并不是蒂娅想要见死不救,她想要“让自己永远都有价值所在”的目标也许是自私的,但因此而背负的是一个国家的复兴,她相信直到现在都仍有人在等待,等待一条巨龙从天际飞来,口吐烈焰,在天穹下咆哮,赶走星遗收复国土,就像曾经的涅普勒斯一样,以最霸道的手段开疆扩土,为华肖尼亚日后的繁荣昌盛奠定基础。
她不知道自己能不能成为这些人期盼中飞来的巨龙,但曾经举国上下都这么期盼过,就算无法成为巨龙,她就来做那一个把巨龙带出深山的引路人。
为此,她必须权衡得失,士兵上阵自然会伤亡,但如果就因为这样而用嘴巴来保家卫国,那谁去保护更弱势的百姓呢?士兵注定会成为胜利的牺牲品,可他们的牺牲却能换来和平与安宁的环境,牺牲少数人去拯救多数人,这就是值得的。

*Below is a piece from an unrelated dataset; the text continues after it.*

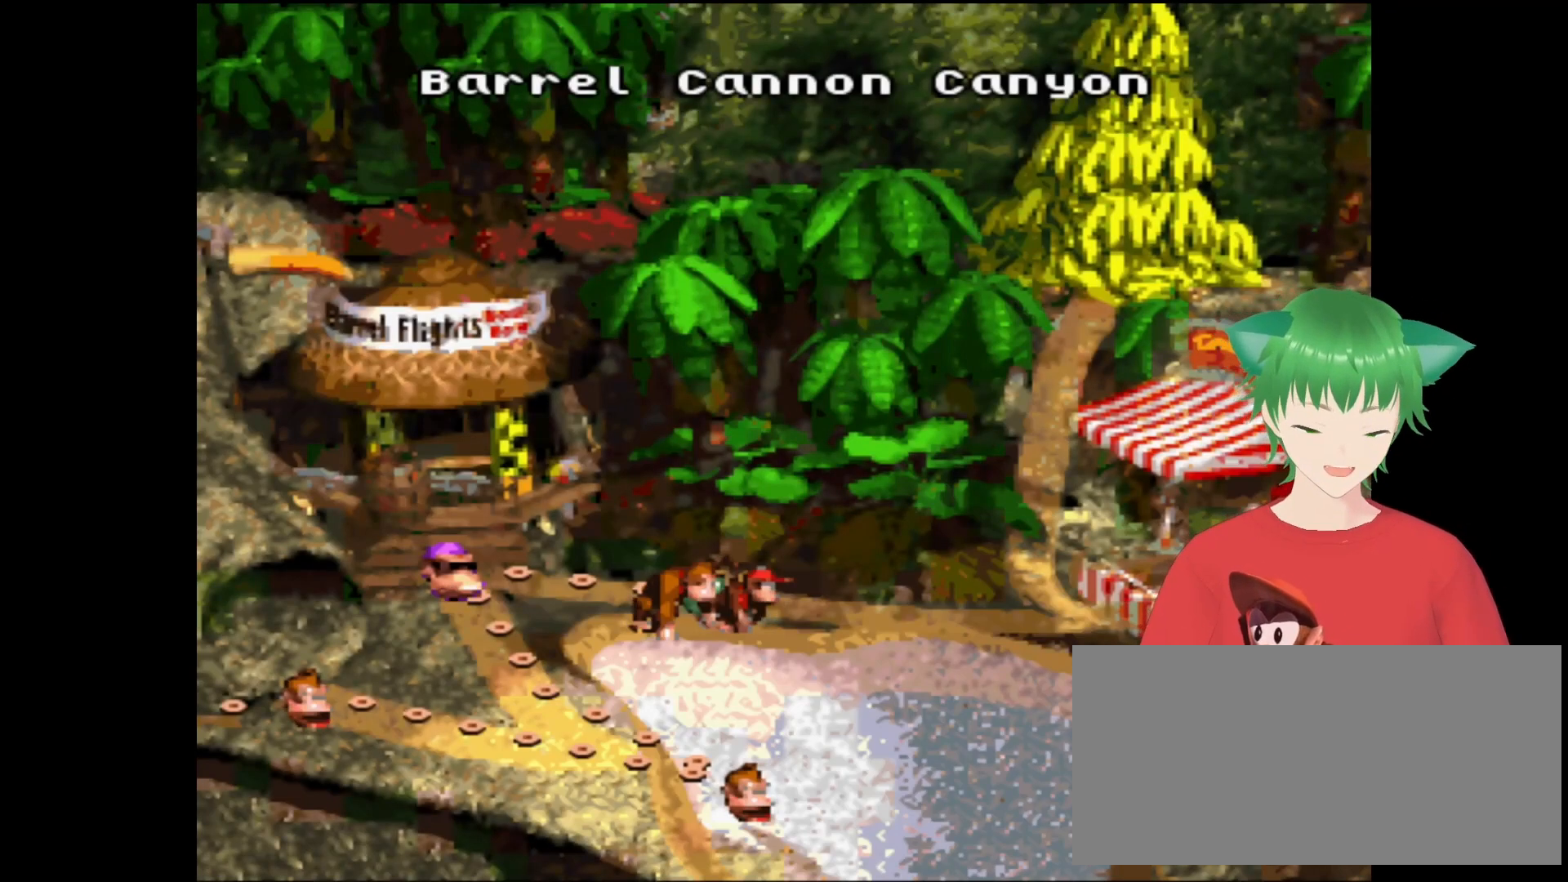
{"buttons": [], "events": [[167, "B", "down"], [333, "B", "up"]]}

这是蒂娅从战场上明白来的道理,她也知道这道理很奇怪又不公平,甚至不像个道理,或许是错误的价值观也说不定,可她不得不这么做,不得不带着缺胳膊少腿浑身是伤的骑士们继续顽抗。
她始终找不到一个能让自己心安理得去接受这个道理的说法来说服自己,所以她能做的只是成为牺牲者中的一员,冲在他们的最前方,她有别人没有的厚实皮肤,有别人没有的蛮力,有别人没有的强劲双腿,还有别人没有的龙血——星遗最想要的东西,她想,或许这么做能多让几个人活着走出战场,不用暴尸荒野任由秃鹫和食尸鬼撕成一块块碎片,当他们死去时坟墓下不至于只有一块狗牌,还有剑与盾,以及绘着巨龙振翅图案的旗帜。
但有时候,她却不得不成为那个鼓舞其他人去牺牲的人。
“萝丝那边你不用担心,我会帮她尽快恢复。”梅林抬起头,看向蒂娅,“相信我,这是值得的。”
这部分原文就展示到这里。